Give the records below as a Markdown table with the columns Nr and Line, with one numbered row per line and blank lines left out. Leave the pictures out of the table.
+===+
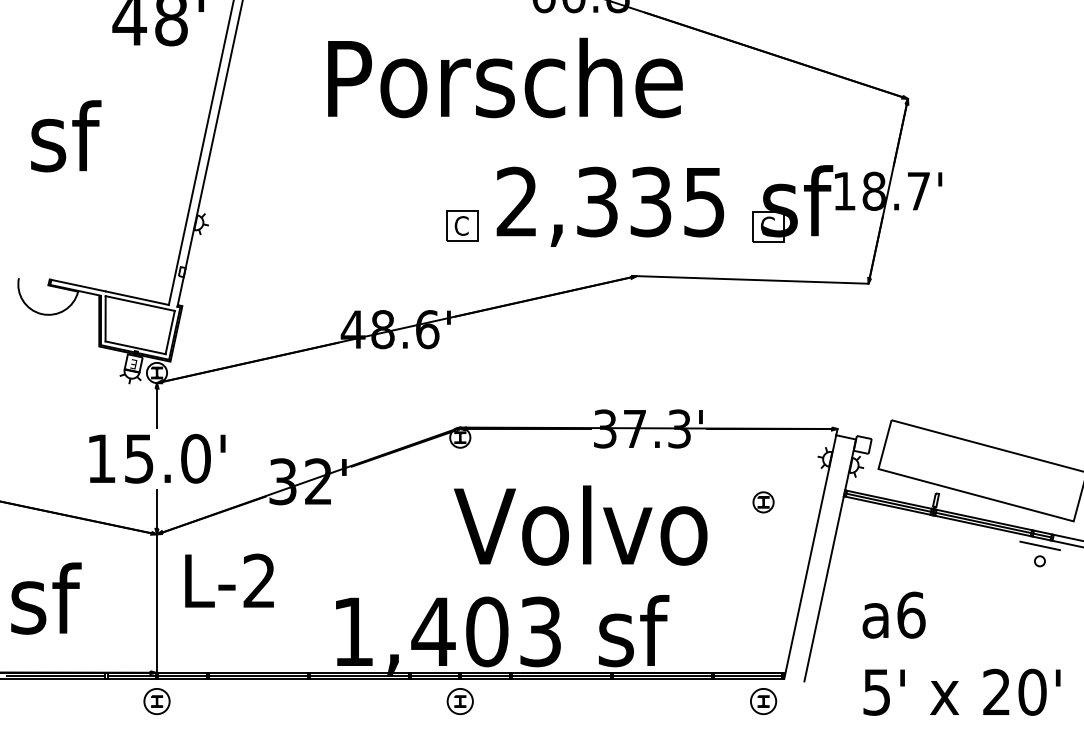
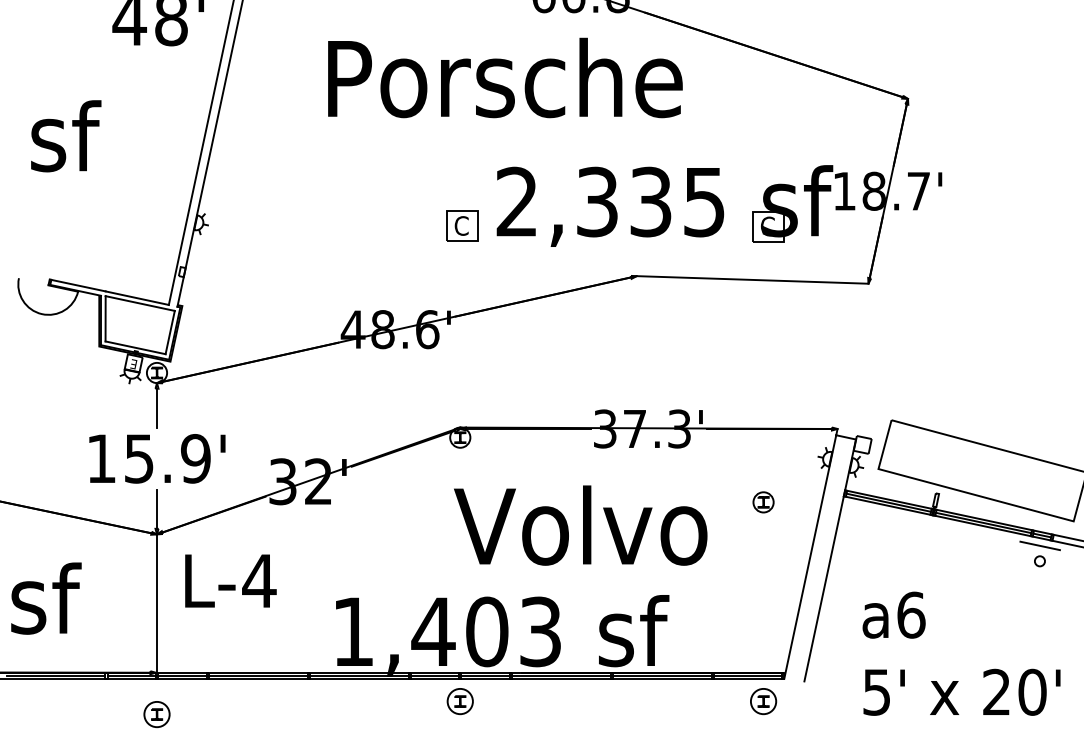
text at (195, 458): 15.0' -> 15.9'
text at (259, 580): L-2 -> L-4
part at (156, 701) position: (156, 701) -> (156, 714)
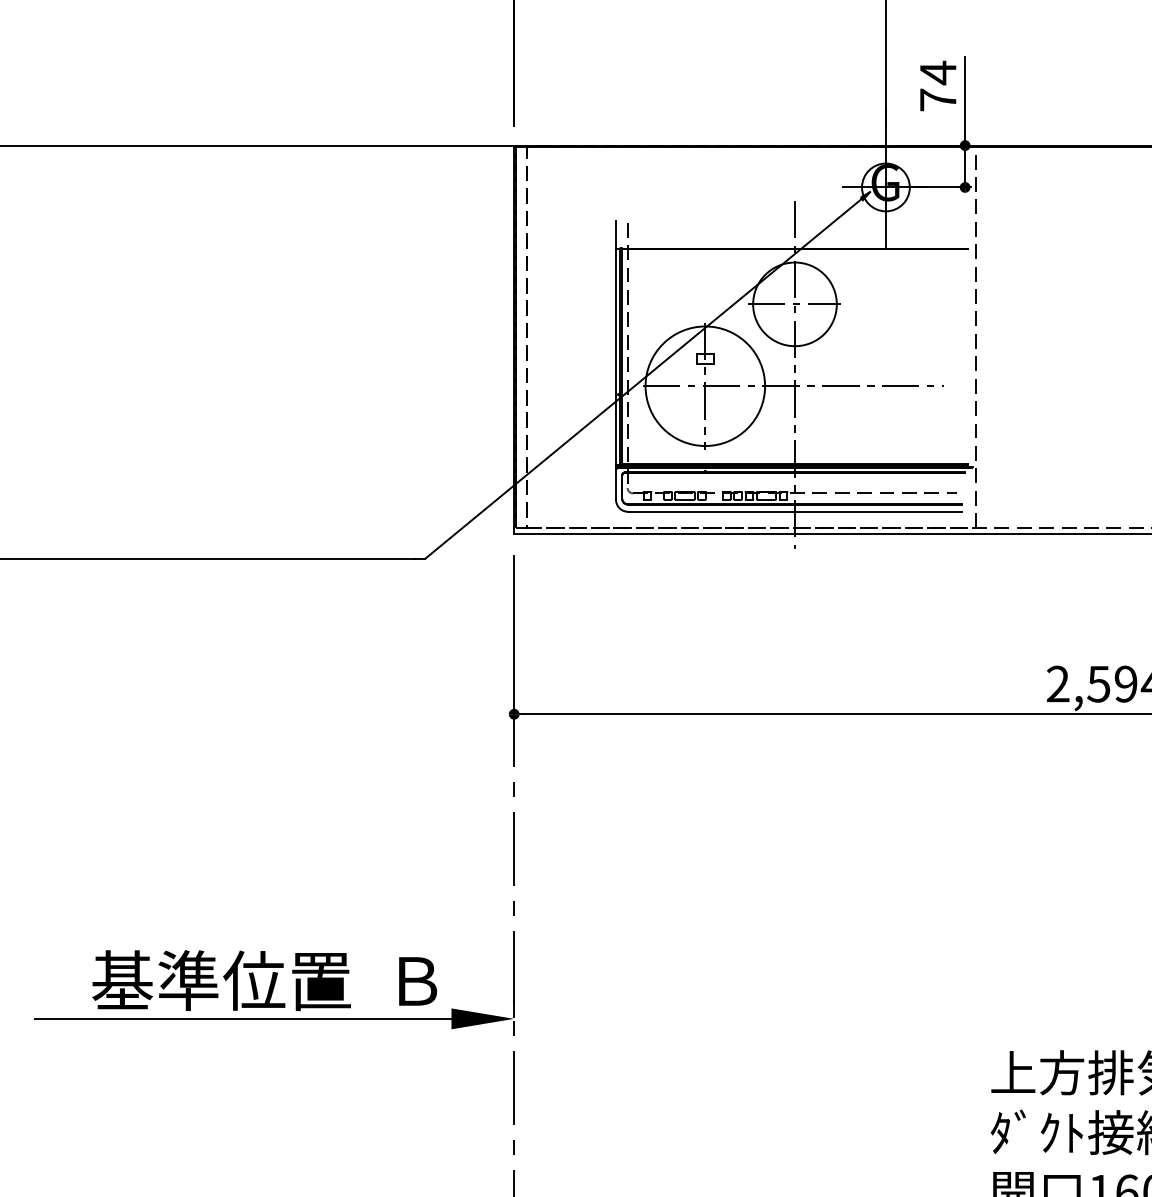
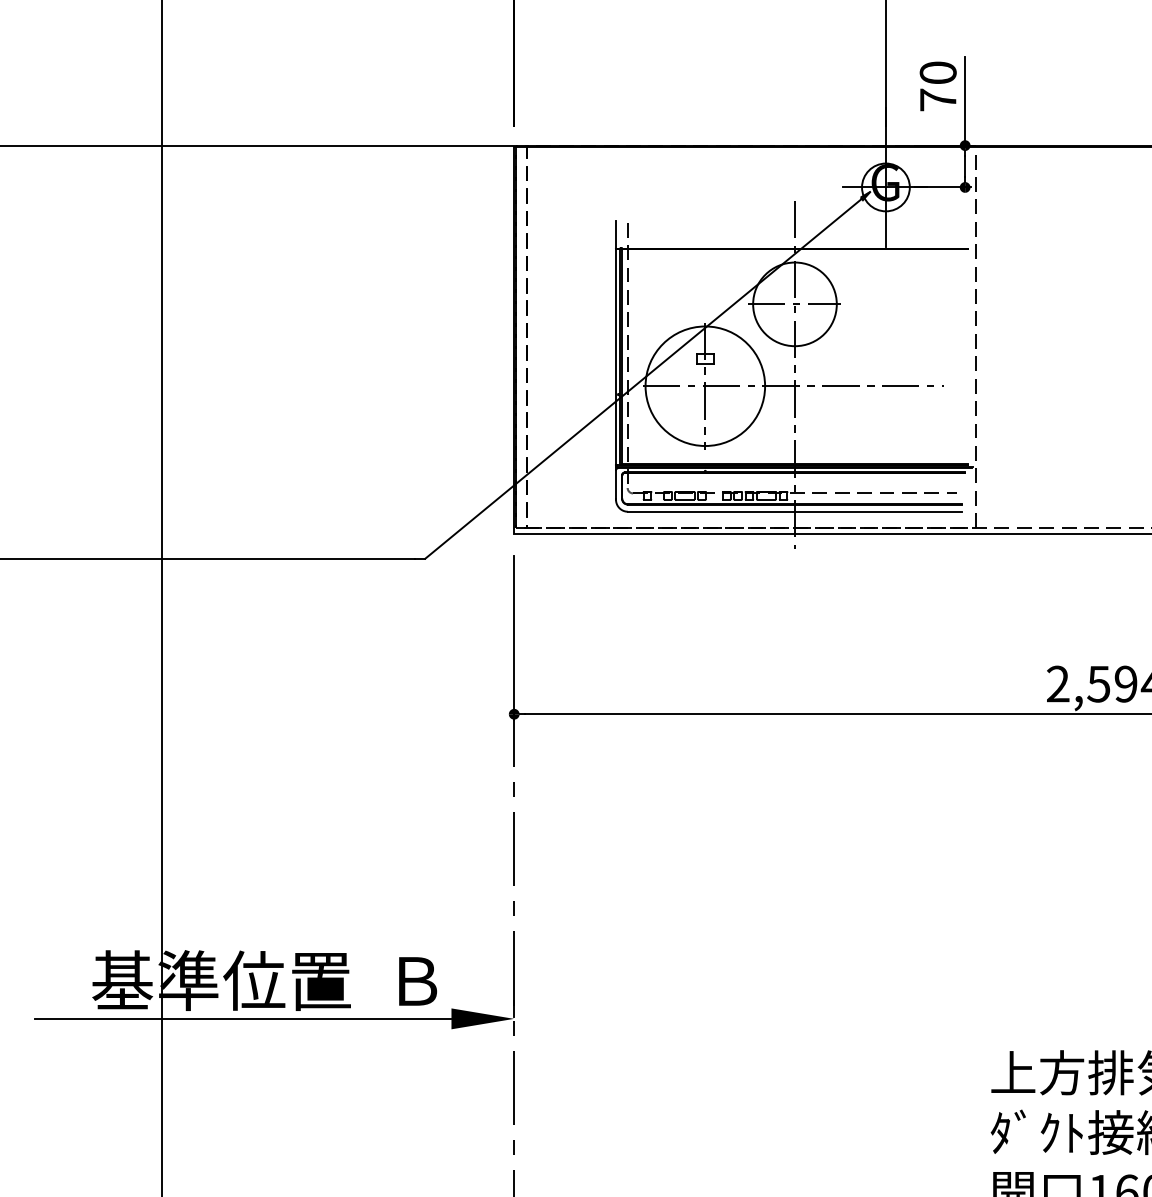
text at (937, 72): 74 -> 70
line at (161, 597): none -> present
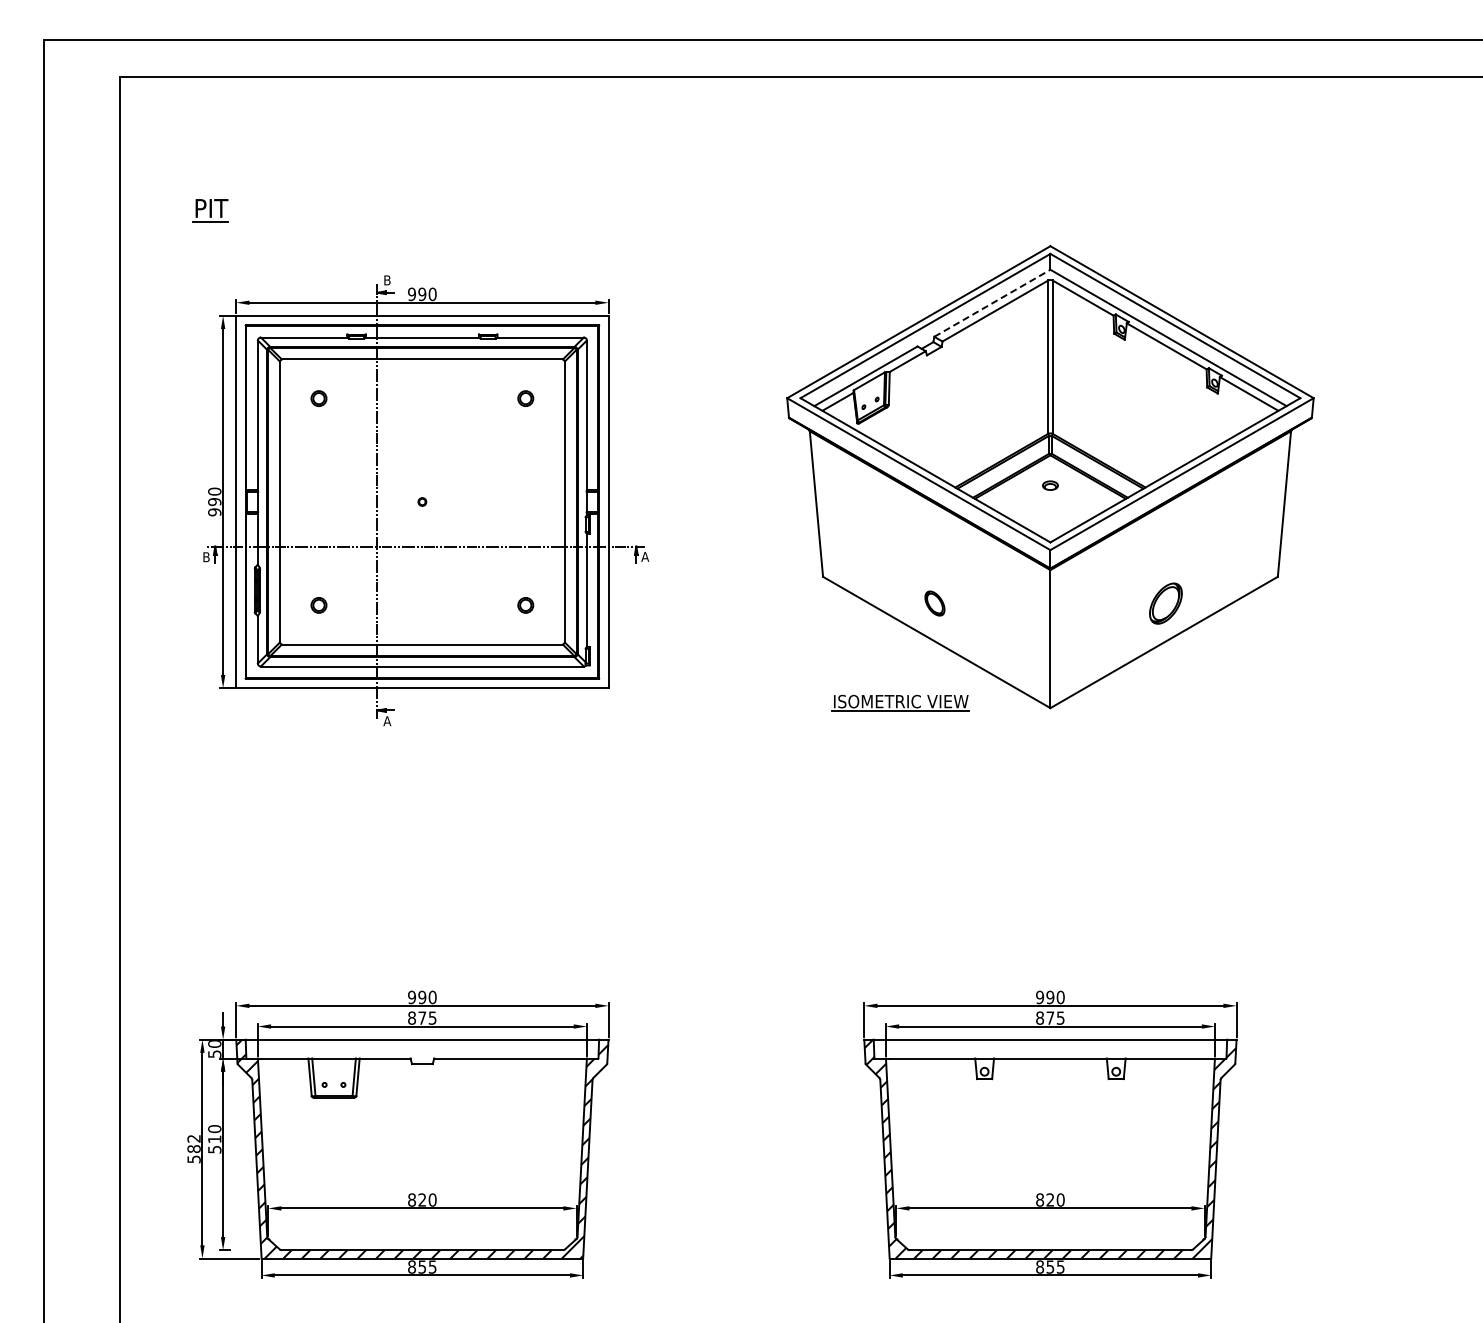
+===+
**Response**
| Nr | Line |
|---|---|
| 1 | text at (195, 458): 15.0' -> 15.9' |
| 2 | text at (259, 580): L-2 -> L-4 |
| 3 | part at (156, 701) position: (156, 701) -> (156, 714) |
| 4 | text at (937, 72): 74 -> 70 |
| 5 | line at (161, 597): none -> present |